It is lowest ever than it has been at this time of year. The pattern is there.


----------



## HDRider (Jul 21, 2011)

painterswife said:


> It is lowest ever than it has been at this time of year. The pattern is there.


I sense you celebrating that


----------



## painterswife (Jun 7, 2004)

I find no reason to celebrate the loss of good posters and friends and the sense of community that went with them.


----------



## GTX63 (Dec 13, 2016)

HDRider said:


> I sense you celebrating that


The word "pattern" is quite applicable.


----------



## IMFoghorn (Jan 28, 2012)

I've gone from checking in at least once a day to maybe checking in once a week. It seem folks are more interested in "debating" their political beliefs than they are in building a community and helping each other on the homestead.

JMO
Doug


----------



## whiterock (Mar 26, 2003)

Some of the folks have passed away in the last few months, too.


----------



## no really (Aug 7, 2013)

painterswife said:


> It is lowest ever than it has been at this time of year. The pattern is there.


Can you give the data for previous years?


----------



## painterswife (Jun 7, 2004)

BFF provided it for us.









HT Traffic Rollercoaster


https://www.easycounter.com/




www.homesteadingtoday.com


----------



## fireweed farm (Dec 31, 2010)

whiterock said:


> Some of the folks have passed away in the last few months, too.


And there are few new/regular members to replace the ones that have passed on. And those that come ask a few questions then disappear often without a thank you.

The new format recommending threads from years ago over current ones doesn't help.

The rudeness and vitriol (blame whichever side you want) destroys any feeling of community that existed even if it was heated back in the day, that is now dead. I have been told more times than I can recall by several members (of course without moderator intervention) that my opinion wasn’t valued and had no business posting here because I am Canadian.... 

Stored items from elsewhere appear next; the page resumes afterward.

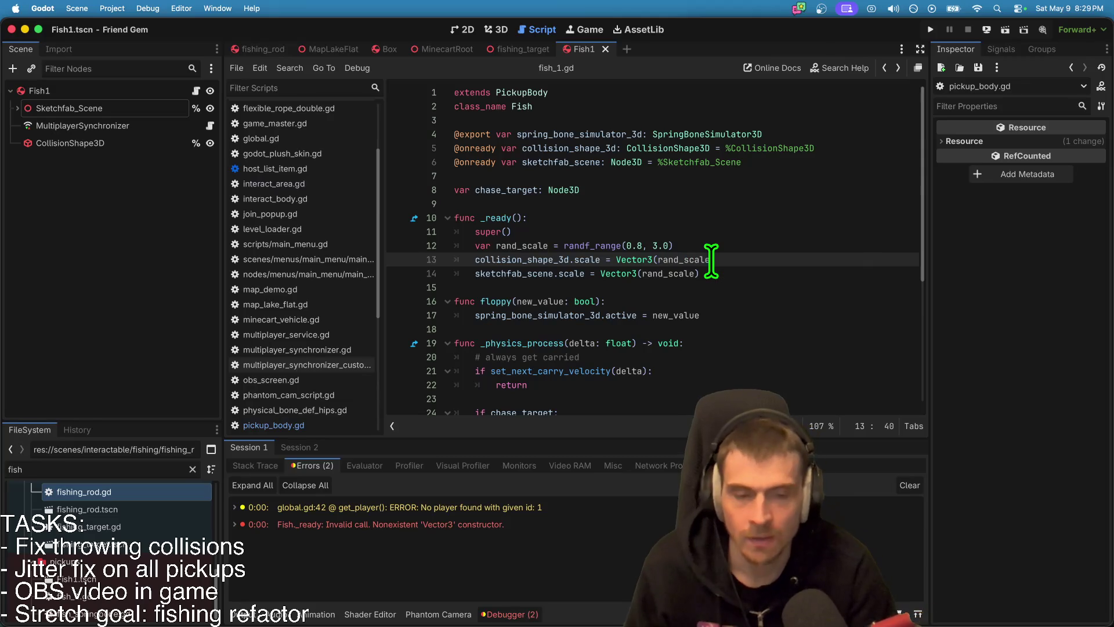
double_click(686, 260)
key("BackSpace")
key("BackSpace")
key("BackSpace")
key("Delete")
key("ctrl+z")
left_click(714, 261)
type(".o")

The site owners would be wiser if they payed more attention to what is killing this site.

At least the search function ‘sort of’ works.


----------



## Robotron (Mar 25, 2012)

fireweed farm said:


> And there are few new/regular members to replace the ones that have passed on. And those that come ask a few questions then disappear often without a thank you.
> 
> The new format recommending threads from years ago over current ones doesn't help.
> 
> ...


Hits the nail on the head. We should be a community that assists each other. Yet, I tend to see plenty of rock chuckers and poop slingers, this applies to many. All should be welcome. Can’t help them, then keep your opinion to yourself.


----------



## Wolf mom (Mar 8, 2005)

fireweed farm said:


> The site owners would be wiser if they payed more attention to what is killing this site.


Not gonna happen - it's big business now.


----------



## painterswife (Jun 7, 2004)

Wolf mom said:


> Not gonna happen - it's big business now.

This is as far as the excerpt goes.